Hint: put $t=cosx$ so we get ${{\cos }^{2k}}\frac{x}{2}\le \frac{1}{2}$

The only real number $k$ which satisfies the desired condition is $k = \frac12.$ First, we will show that $k = \frac12$ actually satisfies the desired condition. We have that when $t \in (-1, 1)$, $(1+t)^{\frac12} (1-t)^{\frac12} = \sqrt{1-t^2} \le 1.$ Hence, it suffices only to show that $k = \frac12$ is the only real number satisfying this condition.
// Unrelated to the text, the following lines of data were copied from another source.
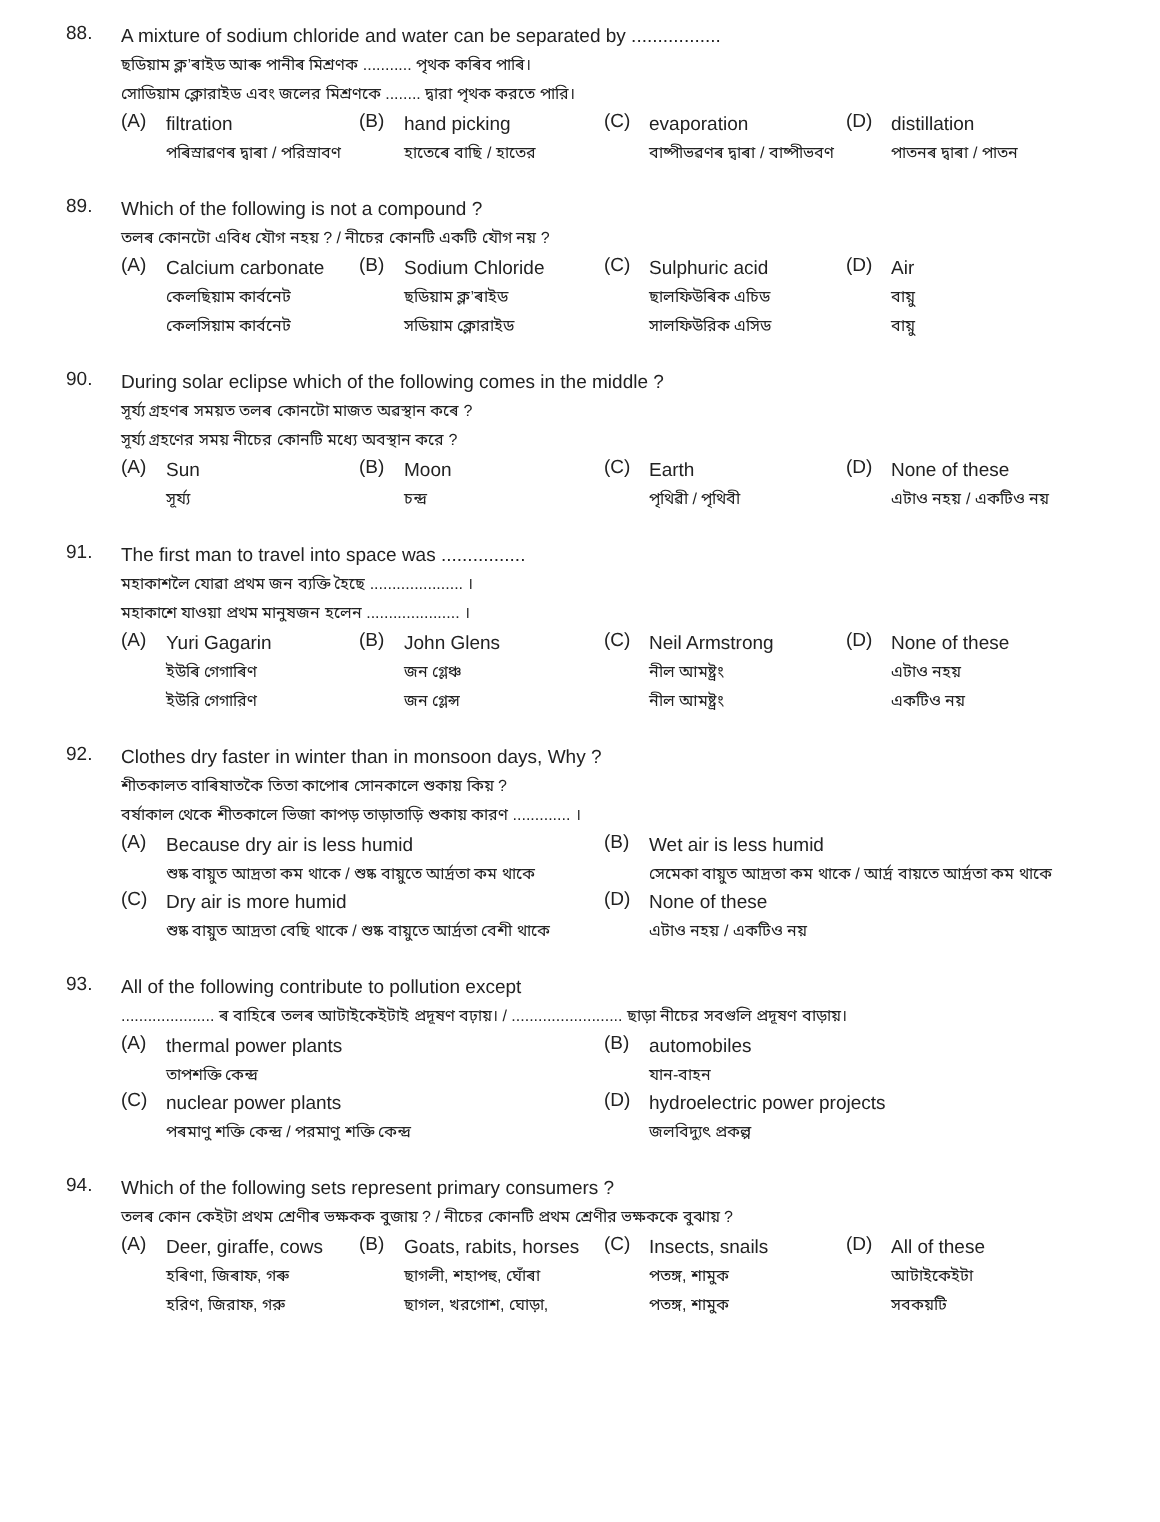88.
A mixture of sodium chloride and water can be separated by .................
ছডিয়াম ক্ল’ৰাইড আৰু পানীৰ মিশ্ৰণক ........... পৃথক কৰিব পাৰি।
সোডিয়াম ক্লোরাইড এবং জলের মিশ্রণকে ........ দ্বারা পৃথক করতে পারি।
(A)
filtration
পৰিস্ৰাৱণৰ দ্বাৰা / পরিস্রাবণ
(B)
hand picking
হাতেৰে বাছি / হাতের
(C)
evaporation
বাষ্পীভৱণৰ দ্বাৰা / বাষ্পীভবণ
(D)
distillation
পাতনৰ দ্বাৰা / পাতন
89.
Which of the following is not a compound ?
তলৰ কোনটো এবিধ যৌগ নহয় ? / নীচের কোনটি একটি যৌগ নয় ?
(A)
Calcium carbonate
কেলছিয়াম কাৰ্বনেট
কেলসিয়াম কার্বনেট
(B)
Sodium Chloride
ছডিয়াম ক্ল’ৰাইড
সডিয়াম ক্লোরাইড
(C)
Sulphuric acid
ছালফিউৰিক এচিড
সালফিউরিক এসিড
(D)
Air
বায়ু
বায়ু
90.
During solar eclipse which of the following comes in the middle ?
সূৰ্য্য গ্ৰহণৰ সময়ত তলৰ কোনটো মাজত অৱস্থান কৰে ?
সূর্য্য গ্রহণের সময় নীচের কোনটি মধ্যে অবস্থান করে ?
(A)
Sun
সূৰ্য্য
(B)
Moon
চন্দ্ৰ
(C)
Earth
পৃথিৱী / পৃথিবী
(D)
None of these
এটাও নহয় / একটিও নয়
91.
The first man to travel into space was ................
মহাকাশলৈ যোৱা প্ৰথম জন ব্যক্তি হৈছে ..................... ।
মহাকাশে যাওয়া প্রথম মানুষজন হলেন ..................... ।
(A)
Yuri Gagarin
ইউৰি গেগাৰিণ
ইউরি গেগারিণ
(B)
John Glens
জন গ্লেঞ্চ
জন গ্লেন্স
(C)
Neil Armstrong
নীল আমষ্ট্ৰং
নীল আমষ্ট্রং
(D)
None of these
এটাও নহয়
একটিও নয়
92.
Clothes dry faster in winter than in monsoon days, Why ?
শীতকালত বাৰিষাতকৈ তিতা কাপোৰ সোনকালে শুকায় কিয় ?
বর্ষাকাল থেকে শীতকালে ভিজা কাপড় তাড়াতাড়ি শুকায় কারণ ............. ।
(A)
Because dry air is less humid
শুষ্ক বায়ুত আদ্ৰতা কম থাকে / শুষ্ক বায়ুতে আর্দ্রতা কম থাকে
(B)
Wet air is less humid
সেমেকা বায়ুত আদ্ৰতা কম থাকে / আর্দ্র বায়তে আর্দ্রতা কম থাকে
(C)
Dry air is more humid
শুষ্ক বায়ুত আদ্ৰতা বেছি থাকে / শুষ্ক বায়ুতে আর্দ্রতা বেশী থাকে
(D)
None of these
এটাও নহয় / একটিও নয়
93.
All of the following contribute to pollution except
..................... ৰ বাহিৰে তলৰ আটাইকেইটাই প্ৰদূষণ বঢ়ায়। / ......................... ছাড়া নীচের সবগুলি প্রদূষণ বাড়ায়।
(A)
thermal power plants
তাপশক্তি কেন্দ্ৰ
(B)
automobiles
যান-বাহন
(C)
nuclear power plants
পৰমাণু শক্তি কেন্দ্ৰ / পরমাণু শক্তি কেন্দ্র
(D)
hydroelectric power projects
জলবিদ্যুৎ প্ৰকল্প
94.
Which of the following sets represent primary consumers ?
তলৰ কোন কেইটা প্ৰথম শ্ৰেণীৰ ভক্ষকক বুজায় ? / নীচের কোনটি প্রথম শ্রেণীর ভক্ষককে বুঝায় ?
(A)
Deer, giraffe, cows
হৰিণা, জিৰাফ, গৰু
হরিণ, জিরাফ, গরু
(B)
Goats, rabits, horses
ছাগলী, শহাপহু, ঘোঁৰা
ছাগল, খরগোশ, ঘোড়া,
(C)
Insects, snails
পতঙ্গ, শামুক
পতঙ্গ, শামুক
(D)
All of these
আটাইকেইটা
সবকয়টি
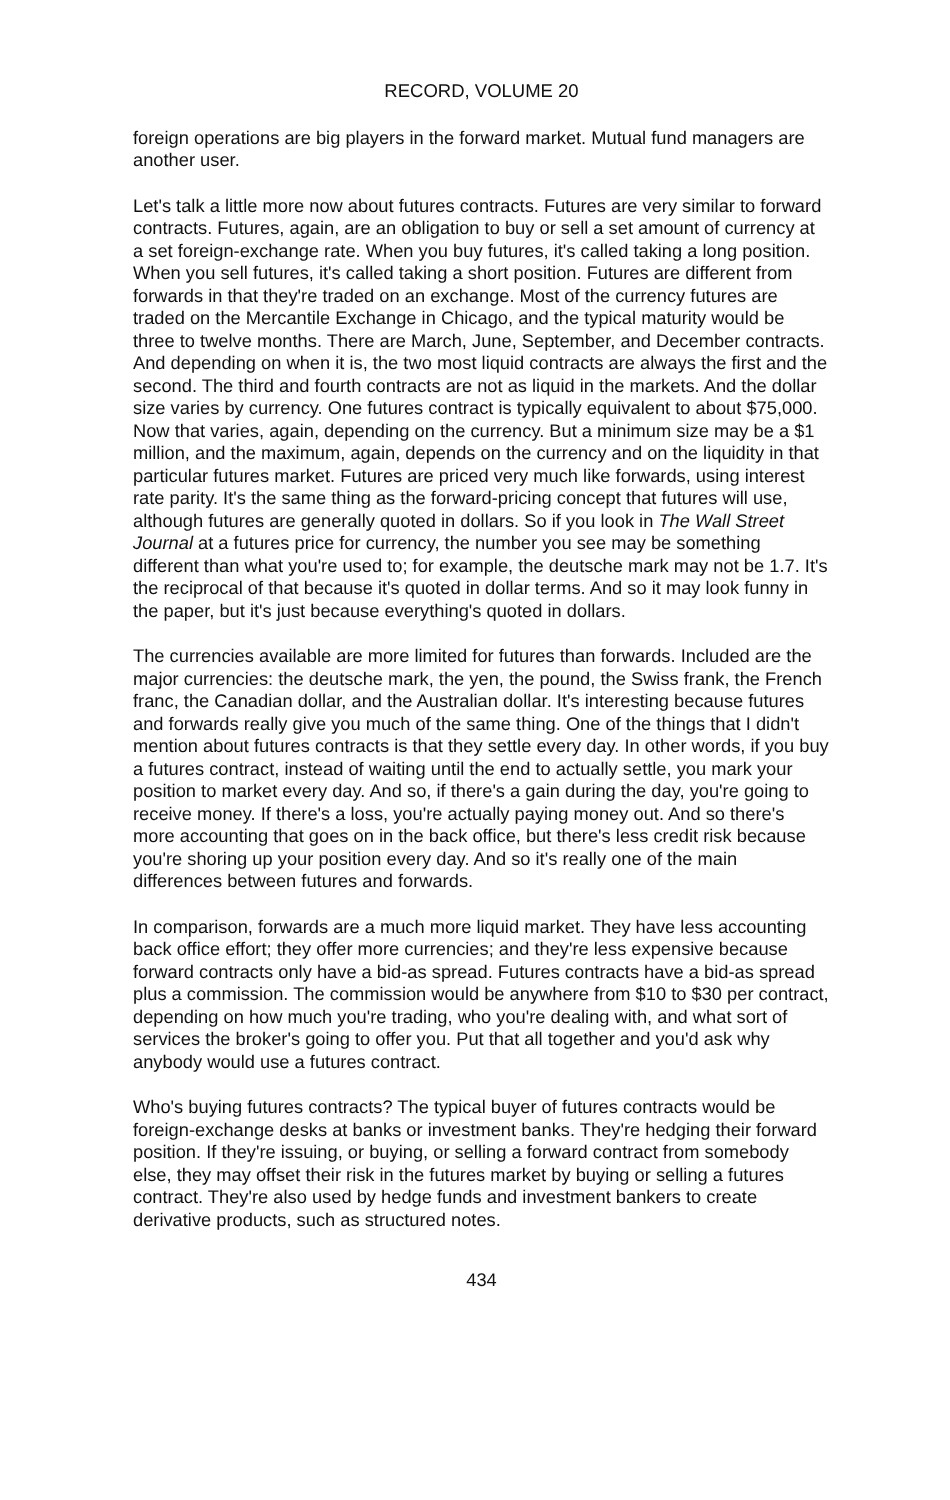RECORD, VOLUME 20
foreign operations are big players in the forward market. Mutual fund managers are another user.
Let's talk a little more now about futures contracts. Futures are very similar to forward contracts. Futures, again, are an obligation to buy or sell a set amount of currency at a set foreign-exchange rate. When you buy futures, it's called taking a long position. When you sell futures, it's called taking a short position. Futures are different from forwards in that they're traded on an exchange. Most of the currency futures are traded on the Mercantile Exchange in Chicago, and the typical maturity would be three to twelve months. There are March, June, September, and December contracts. And depending on when it is, the two most liquid contracts are always the first and the second. The third and fourth contracts are not as liquid in the markets. And the dollar size varies by currency. One futures contract is typically equivalent to about $75,000. Now that varies, again, depending on the currency. But a minimum size may be a $1 million, and the maximum, again, depends on the currency and on the liquidity in that particular futures market. Futures are priced very much like forwards, using interest rate parity. It's the same thing as the forward-pricing concept that futures will use, although futures are generally quoted in dollars. So if you look in The Wall Street Journal at a futures price for currency, the number you see may be something different than what you're used to; for example, the deutsche mark may not be 1.7. It's the reciprocal of that because it's quoted in dollar terms. And so it may look funny in the paper, but it's just because everything's quoted in dollars.
The currencies available are more limited for futures than forwards. Included are the major currencies: the deutsche mark, the yen, the pound, the Swiss frank, the French franc, the Canadian dollar, and the Australian dollar. It's interesting because futures and forwards really give you much of the same thing. One of the things that I didn't mention about futures contracts is that they settle every day. In other words, if you buy a futures contract, instead of waiting until the end to actually settle, you mark your position to market every day. And so, if there's a gain during the day, you're going to receive money. If there's a loss, you're actually paying money out. And so there's more accounting that goes on in the back office, but there's less credit risk because you're shoring up your position every day. And so it's really one of the main differences between futures and forwards.
In comparison, forwards are a much more liquid market. They have less accounting back office effort; they offer more currencies; and they're less expensive because forward contracts only have a bid-as spread. Futures contracts have a bid-as spread plus a commission. The commission would be anywhere from $10 to $30 per contract, depending on how much you're trading, who you're dealing with, and what sort of services the broker's going to offer you. Put that all together and you'd ask why anybody would use a futures contract.
Who's buying futures contracts? The typical buyer of futures contracts would be foreign-exchange desks at banks or investment banks. They're hedging their forward position. If they're issuing, or buying, or selling a forward contract from somebody else, they may offset their risk in the futures market by buying or selling a futures contract. They're also used by hedge funds and investment bankers to create derivative products, such as structured notes.
434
Suppose $k \neq \frac12.$ There is then a sufficiently large constant $C$ so that for all $\epsilon \in \mathbb{R}$ which are sufficiently small in absolute, $|(1+\epsilon)^k - (1 + k \epsilon)| < C \epsilon^2$. Therefore, taking $t$ to be sufficiently small gives that $(1+t)^k (1-t)^{1-k} \approx (1+tk - (1-k)t).$ When $k \neq \frac12$, it's easy to get this to be greater than $1.$ $\square$

For $t>0$ and $k\geq 1$ we get $(1+t)^k>1$ and $(1-t)^{1-k}=\frac{1}{(1-t)^{k-1}}>1$, contradiction. Analogously we eliminate $k\leq 0$ (via $t<0$). For $k\in(0,1)$ let us set $t=2k-1\in(-1,1)$ -- then we have $k^k(1-k)^{1-k}\leq \frac{1}{2}$. We will however show that $k^k(1-k)^{1-k}\geq\frac{1}{2}$ for $k\in(0,1)$, and that equality holds only for $k=\frac{1}{2}$. Taking logarithms yields the equivalent \begin{align*} f(k) = k\ln k + (1-k)\ln (1-k) \geq - \ln 2. \end{align*}We have $f'(k) = \ln k - \ln(1-k) = \ln\frac{k}{1-k}$ and so (in $(0,1)$) $f' > 0$ for $k>\frac{1}{2}$, $f'<0$ for $k<\frac{1}{2}$ and $f'=0$ for $k=\frac{1}{2}$. Moreover, $f(\frac{1}{2}) = -\ln 2$. The desired inequality (together with the equality case) follows. Therefore for $k\neq \frac{1}{2}$ the given inequality is not true for all $t$. Conversely, for $k=\frac{1}{2}$ we reach the obvious $\sqrt{1-t^2}\leq1$ for $t\in(-1,1)$.